Search code examples
apache-stormtridentstream-processing

Storm multi-fields grouping


What I suppose to do is group the stream by two fields ("remote-client-ip", "request-params"), and count the number of tuples in each group. And combine them into a map. Here is my topology:

topology.newStream("kafka-spout-stream-1", repeatSpout)
                    .each(new Fields("str"), new URLParser(), new   Fields(fieldNames))
                    .each(new Fields("remote-client-ip", "request-params"), new HTTPParameterExtractor(), new Fields("query-string"))
                    .groupBy(new Fields("remote-client-ip", "query-string"))
                    .aggregate(new Fields("remote-client-ip", "query-string"), new Count(), new Fields("user-word-count"))
                    .groupBy(new Fields("remote-client-ip"))
                    .persistentAggregate(new MemoryMapState.Factory(), new UserQueryStringCombiner(), new Fields("user-word-count-list"));

But after debugging, I found data stream blocked at first groupBy(), which is a multi-fields grouping.
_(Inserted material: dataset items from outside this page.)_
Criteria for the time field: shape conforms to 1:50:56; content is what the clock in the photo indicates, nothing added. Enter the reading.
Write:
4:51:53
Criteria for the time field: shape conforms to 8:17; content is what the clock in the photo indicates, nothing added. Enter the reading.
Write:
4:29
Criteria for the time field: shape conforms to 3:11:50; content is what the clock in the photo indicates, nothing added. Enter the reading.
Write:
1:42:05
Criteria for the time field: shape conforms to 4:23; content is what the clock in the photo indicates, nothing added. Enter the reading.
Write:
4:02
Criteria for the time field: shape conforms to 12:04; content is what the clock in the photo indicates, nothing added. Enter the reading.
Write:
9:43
I got nothing executed for Count() in the subsequent aggregate statement.

So I think I misunderstand some concept about the interaction between multi-fields grouping and aggregation.
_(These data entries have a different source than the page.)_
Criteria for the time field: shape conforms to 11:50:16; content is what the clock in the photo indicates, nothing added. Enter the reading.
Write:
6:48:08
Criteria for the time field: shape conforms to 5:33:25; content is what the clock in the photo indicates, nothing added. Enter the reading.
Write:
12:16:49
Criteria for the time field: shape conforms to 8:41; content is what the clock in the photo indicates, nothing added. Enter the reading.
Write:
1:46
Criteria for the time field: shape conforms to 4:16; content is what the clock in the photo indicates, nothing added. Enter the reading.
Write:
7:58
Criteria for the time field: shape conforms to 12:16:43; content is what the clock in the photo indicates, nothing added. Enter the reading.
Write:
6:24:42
Please let me know whether my speculation is right or wrong. Thank you!


Solution

  • You are grouping already grouped fields with the Aggregate() function in your topology. Try this:

    .aggregate(new Count(), new Fields("user-word-count"))
    

    Instead of this:

    .aggregate(new Fields("remote-client-ip", "query-string"), new Count(), new Fields("user-word-count"))